# SELECTED EXCERPT
□ □ □ □ □ □ □
Just as I was thinking that that was about it! In March 2015, I received an enquiry from Trevor Williams whose great uncle Fred Messer was killed at Gallipoli. One of the four items returned to the family was a pocket knife that had been handed out as a Christmas Gift to AIF troops in Egypt by the High Commissioner of Australia to the United Kingdom, Sir George Reid prior to the Gallipoli landing. He asked if I knew of these knives and was hopeful I could provide an image that could be circulated among the relatives to find if it still existed.
□ □ □ □ □ □ □
# ENTRIES PROVIDED
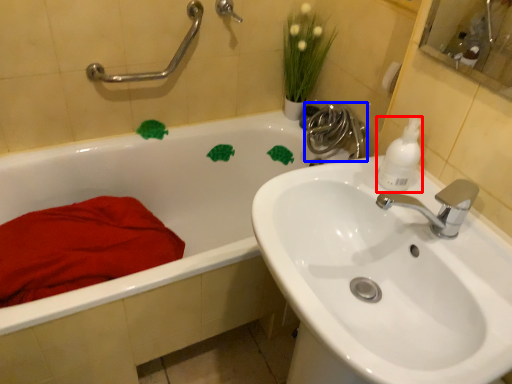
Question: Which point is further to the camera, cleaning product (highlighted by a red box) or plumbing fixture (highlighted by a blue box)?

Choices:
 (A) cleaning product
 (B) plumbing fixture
□ □ □ □ □ □ □
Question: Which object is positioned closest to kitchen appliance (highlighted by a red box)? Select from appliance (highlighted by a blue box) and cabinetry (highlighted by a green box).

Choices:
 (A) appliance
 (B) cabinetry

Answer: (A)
□ □ □ □ □ □ □
# WRITTEN INSTRUCTION A
From the entries, extract the lines from the one containing "Question: Which point" through the one containing "(B) plumbing fixture", including both of those lines.
# WRITTEN INSTRUCTION B
Please continue the passage about the Gallipoli pocket knife from where it stops.
The entries are unrelated to the passage about the Gallipoli pocket knife.

# RIGHT ANSWER A
Question: Which point is further to the camera, cleaning product (highlighted by a red box) or plumbing fixture (highlighted by a blue box)?

Choices:
 (A) cleaning product
 (B) plumbing fixture

# RIGHT ANSWER B
Trevor's enquiry directed me to an article from the Nepean Times (Penrith, NSW) Saturday 20 February 1915 which featured an article "Letters from the Front" which included excerpts from letters written home by local boys. This article contained the most useful piece of information yet found in the section from Private Fred Messer:
Private Messer gleefully refers to the visit of Sir Geo Reid, and says that the High Commissioner's ((Sir G H Reid) present of a pocket knife to each of them (allotted by the Commonwealth Government) as a Xmas Box, was much appreciated. Over 10,000 knives had been given out, and more to follow, at the time Private Messer despatched his letter. The troops, severally, also received from the Australian War Fund Association, London, a large box of chocolates as a Christmas offering, which had the following inscription "To the Australian Expeditionary Force from the Australian War Contingent Association, London. A Happy New Year to one and all."
So it appears that there was a Gift Knife after all. Not as part of the various Gift Tins that were distributed to the troops but as a specific Gift from the Australian Government for Christmas 1914.
I have written about my search here.
If anyone has any information on this subject please .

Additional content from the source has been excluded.